● **Exercise material**:
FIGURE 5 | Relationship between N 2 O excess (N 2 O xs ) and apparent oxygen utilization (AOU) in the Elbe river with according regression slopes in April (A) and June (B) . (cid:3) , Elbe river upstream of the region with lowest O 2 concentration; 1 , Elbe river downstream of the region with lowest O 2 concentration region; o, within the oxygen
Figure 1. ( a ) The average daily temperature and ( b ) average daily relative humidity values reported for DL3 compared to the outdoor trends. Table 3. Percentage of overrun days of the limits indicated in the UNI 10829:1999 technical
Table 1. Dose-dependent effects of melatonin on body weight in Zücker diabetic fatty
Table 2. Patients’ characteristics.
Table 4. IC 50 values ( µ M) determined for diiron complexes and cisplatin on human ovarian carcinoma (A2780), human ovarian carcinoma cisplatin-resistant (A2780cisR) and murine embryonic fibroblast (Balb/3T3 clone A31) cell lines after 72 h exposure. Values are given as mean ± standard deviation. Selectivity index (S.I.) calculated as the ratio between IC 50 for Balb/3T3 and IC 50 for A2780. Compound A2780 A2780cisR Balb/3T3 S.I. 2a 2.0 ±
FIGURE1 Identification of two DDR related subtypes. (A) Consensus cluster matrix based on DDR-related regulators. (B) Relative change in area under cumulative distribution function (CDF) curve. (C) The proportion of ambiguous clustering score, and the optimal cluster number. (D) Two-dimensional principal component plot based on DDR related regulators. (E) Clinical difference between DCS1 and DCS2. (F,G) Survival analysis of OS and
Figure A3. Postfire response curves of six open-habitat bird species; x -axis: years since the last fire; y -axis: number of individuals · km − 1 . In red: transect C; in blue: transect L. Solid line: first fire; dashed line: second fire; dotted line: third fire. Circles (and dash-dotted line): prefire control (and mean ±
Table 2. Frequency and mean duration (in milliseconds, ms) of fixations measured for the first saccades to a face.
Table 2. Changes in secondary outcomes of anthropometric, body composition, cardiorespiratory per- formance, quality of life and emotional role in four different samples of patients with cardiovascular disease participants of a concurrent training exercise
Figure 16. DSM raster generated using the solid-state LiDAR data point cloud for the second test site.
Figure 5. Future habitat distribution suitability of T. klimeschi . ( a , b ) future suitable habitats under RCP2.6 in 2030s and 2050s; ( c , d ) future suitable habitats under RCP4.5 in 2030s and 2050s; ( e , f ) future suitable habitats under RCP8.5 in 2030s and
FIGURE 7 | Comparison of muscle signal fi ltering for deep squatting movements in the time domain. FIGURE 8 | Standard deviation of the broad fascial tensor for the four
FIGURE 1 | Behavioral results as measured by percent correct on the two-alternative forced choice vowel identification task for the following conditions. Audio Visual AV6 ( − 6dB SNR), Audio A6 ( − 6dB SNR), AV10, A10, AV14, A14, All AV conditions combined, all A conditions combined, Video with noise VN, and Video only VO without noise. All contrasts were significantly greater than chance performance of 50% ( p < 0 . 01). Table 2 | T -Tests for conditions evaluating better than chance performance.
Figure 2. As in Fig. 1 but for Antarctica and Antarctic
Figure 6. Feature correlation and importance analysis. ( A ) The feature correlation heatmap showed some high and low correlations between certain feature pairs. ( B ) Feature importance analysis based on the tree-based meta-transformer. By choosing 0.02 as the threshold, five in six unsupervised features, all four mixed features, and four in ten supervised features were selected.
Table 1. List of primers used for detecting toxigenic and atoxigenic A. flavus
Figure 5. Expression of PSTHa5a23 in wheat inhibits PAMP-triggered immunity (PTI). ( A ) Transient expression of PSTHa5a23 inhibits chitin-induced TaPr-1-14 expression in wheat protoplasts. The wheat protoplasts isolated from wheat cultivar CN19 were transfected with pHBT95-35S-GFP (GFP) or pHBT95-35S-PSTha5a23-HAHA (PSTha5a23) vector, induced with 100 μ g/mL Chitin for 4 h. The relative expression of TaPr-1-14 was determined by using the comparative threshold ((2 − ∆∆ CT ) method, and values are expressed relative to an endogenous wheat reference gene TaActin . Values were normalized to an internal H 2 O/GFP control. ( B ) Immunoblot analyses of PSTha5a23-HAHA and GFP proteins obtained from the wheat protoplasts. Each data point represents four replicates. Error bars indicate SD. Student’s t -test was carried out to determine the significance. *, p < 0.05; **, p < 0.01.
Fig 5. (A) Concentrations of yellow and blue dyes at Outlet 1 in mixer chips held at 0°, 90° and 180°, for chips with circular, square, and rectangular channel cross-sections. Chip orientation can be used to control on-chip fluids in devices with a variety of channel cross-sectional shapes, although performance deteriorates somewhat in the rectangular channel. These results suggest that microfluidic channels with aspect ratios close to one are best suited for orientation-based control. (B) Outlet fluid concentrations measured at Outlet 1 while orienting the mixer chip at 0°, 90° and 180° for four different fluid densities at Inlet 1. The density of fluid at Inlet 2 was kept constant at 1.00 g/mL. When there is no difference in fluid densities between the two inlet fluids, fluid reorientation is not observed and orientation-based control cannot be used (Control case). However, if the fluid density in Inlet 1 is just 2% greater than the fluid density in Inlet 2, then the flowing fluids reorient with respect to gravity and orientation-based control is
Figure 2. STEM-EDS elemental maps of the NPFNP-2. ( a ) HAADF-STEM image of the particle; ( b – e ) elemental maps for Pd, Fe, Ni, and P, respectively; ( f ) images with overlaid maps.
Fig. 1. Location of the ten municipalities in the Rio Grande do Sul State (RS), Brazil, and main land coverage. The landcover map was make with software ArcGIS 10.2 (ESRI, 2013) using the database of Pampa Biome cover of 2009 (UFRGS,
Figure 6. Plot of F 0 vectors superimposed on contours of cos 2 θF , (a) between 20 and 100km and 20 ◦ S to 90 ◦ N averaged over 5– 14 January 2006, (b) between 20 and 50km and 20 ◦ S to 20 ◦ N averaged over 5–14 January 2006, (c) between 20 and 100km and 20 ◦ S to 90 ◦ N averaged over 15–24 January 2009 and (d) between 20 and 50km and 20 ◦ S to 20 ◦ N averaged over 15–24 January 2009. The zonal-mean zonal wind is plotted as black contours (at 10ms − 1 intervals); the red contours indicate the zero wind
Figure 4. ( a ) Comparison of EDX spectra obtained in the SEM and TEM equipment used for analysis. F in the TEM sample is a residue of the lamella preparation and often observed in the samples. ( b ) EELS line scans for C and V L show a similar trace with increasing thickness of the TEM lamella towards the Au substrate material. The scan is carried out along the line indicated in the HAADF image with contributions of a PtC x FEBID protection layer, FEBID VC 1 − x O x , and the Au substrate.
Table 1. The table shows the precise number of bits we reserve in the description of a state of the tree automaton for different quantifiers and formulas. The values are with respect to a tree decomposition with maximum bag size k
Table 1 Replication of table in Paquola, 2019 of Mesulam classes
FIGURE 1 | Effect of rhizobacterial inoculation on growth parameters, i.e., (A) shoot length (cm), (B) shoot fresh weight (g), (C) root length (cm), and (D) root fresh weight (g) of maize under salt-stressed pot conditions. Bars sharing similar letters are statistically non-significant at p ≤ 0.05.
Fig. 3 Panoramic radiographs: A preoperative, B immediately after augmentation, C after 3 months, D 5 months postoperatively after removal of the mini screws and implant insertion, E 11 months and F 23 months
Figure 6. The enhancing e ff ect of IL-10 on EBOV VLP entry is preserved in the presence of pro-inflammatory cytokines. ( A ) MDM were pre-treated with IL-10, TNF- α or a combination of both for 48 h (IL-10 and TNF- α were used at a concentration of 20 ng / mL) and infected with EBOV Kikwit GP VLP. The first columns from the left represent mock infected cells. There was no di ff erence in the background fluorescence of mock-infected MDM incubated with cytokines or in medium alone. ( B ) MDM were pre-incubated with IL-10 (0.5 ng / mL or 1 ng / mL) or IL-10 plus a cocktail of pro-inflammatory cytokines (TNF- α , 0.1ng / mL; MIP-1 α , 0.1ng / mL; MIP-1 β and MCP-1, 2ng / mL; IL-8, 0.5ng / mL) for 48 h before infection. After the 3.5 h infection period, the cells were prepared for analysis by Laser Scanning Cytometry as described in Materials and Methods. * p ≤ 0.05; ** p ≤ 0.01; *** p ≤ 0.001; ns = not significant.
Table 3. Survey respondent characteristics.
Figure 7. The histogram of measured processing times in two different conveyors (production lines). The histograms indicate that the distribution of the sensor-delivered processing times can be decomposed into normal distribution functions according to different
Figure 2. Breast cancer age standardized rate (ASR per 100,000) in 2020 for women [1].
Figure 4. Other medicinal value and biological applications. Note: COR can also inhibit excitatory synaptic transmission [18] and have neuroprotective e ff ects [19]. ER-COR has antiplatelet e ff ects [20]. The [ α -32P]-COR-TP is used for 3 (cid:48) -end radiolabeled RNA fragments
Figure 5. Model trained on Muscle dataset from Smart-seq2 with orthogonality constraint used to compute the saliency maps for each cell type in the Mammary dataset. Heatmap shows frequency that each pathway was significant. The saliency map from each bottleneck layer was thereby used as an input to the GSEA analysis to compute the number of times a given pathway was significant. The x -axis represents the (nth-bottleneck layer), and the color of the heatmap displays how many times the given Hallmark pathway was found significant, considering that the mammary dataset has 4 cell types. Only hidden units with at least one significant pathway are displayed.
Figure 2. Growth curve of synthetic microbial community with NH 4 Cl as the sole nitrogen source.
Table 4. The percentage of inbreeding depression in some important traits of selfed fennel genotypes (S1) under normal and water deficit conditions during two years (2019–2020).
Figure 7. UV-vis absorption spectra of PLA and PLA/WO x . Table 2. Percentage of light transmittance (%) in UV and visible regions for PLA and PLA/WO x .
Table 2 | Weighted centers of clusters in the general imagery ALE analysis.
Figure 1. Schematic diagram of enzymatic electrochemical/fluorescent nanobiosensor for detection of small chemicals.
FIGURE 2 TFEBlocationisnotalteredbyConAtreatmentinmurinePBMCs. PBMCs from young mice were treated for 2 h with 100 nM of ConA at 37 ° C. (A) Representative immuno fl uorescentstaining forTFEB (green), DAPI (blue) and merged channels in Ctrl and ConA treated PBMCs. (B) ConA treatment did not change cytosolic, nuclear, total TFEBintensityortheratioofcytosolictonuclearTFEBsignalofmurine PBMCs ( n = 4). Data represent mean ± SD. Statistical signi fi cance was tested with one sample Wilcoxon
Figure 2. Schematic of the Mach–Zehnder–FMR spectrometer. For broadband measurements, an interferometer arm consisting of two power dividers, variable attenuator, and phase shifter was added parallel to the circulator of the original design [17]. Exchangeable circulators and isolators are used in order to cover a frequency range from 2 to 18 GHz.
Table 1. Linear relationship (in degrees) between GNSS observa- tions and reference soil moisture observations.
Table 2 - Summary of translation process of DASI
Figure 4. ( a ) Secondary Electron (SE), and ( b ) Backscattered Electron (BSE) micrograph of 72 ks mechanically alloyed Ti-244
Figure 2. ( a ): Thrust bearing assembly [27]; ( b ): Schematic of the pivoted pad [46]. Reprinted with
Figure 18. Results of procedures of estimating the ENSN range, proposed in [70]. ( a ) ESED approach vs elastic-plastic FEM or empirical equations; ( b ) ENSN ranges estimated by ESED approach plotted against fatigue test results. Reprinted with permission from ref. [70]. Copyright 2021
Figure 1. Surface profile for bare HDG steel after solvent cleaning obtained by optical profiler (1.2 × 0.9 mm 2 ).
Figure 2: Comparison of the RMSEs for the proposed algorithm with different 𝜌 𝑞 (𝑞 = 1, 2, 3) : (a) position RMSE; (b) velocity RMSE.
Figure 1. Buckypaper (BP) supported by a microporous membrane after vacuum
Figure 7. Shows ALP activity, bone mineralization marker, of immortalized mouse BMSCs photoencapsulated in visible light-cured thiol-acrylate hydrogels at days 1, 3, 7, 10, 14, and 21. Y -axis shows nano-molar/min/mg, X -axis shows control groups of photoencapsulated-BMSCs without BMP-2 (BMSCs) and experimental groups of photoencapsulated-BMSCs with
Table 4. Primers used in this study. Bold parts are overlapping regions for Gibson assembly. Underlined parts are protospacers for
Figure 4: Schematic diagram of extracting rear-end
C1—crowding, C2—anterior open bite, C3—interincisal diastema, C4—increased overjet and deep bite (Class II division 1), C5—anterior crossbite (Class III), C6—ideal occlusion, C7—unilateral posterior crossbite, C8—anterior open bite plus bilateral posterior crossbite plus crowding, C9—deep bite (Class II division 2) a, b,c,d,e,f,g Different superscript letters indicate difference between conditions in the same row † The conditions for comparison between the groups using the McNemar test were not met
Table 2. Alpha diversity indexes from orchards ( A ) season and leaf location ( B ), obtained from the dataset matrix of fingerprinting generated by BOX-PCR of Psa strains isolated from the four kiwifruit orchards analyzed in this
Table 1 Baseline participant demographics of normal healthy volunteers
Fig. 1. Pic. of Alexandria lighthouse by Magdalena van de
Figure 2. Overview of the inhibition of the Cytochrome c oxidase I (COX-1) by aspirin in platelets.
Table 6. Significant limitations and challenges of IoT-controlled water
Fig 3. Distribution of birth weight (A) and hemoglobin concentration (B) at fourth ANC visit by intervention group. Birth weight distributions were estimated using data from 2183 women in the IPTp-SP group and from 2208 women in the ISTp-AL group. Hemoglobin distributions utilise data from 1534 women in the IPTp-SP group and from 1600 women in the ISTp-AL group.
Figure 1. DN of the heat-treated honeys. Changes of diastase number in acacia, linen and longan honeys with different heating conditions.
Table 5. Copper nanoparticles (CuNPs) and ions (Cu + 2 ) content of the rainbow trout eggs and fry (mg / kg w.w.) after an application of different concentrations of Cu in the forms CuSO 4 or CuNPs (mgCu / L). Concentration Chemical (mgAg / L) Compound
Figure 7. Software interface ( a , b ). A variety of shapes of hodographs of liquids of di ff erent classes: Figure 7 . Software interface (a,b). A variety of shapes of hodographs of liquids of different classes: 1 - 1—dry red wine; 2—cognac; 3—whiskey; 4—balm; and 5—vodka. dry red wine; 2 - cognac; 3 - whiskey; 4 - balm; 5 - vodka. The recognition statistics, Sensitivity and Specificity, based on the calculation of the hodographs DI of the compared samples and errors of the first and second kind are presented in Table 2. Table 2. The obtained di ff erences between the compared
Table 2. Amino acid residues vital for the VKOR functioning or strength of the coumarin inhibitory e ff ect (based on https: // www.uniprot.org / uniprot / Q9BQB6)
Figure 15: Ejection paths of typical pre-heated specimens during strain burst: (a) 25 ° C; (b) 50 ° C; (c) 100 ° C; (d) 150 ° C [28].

● **Work item**: Show every line of the entries above where the word "water" occurs.

● **Result for this task**:
Table 4. The percentage of inbreeding depression in some important traits of selfed fennel genotypes (S1) under normal and water deficit conditions during two years (2019–2020).
Table 6. Significant limitations and challenges of IoT-controlled water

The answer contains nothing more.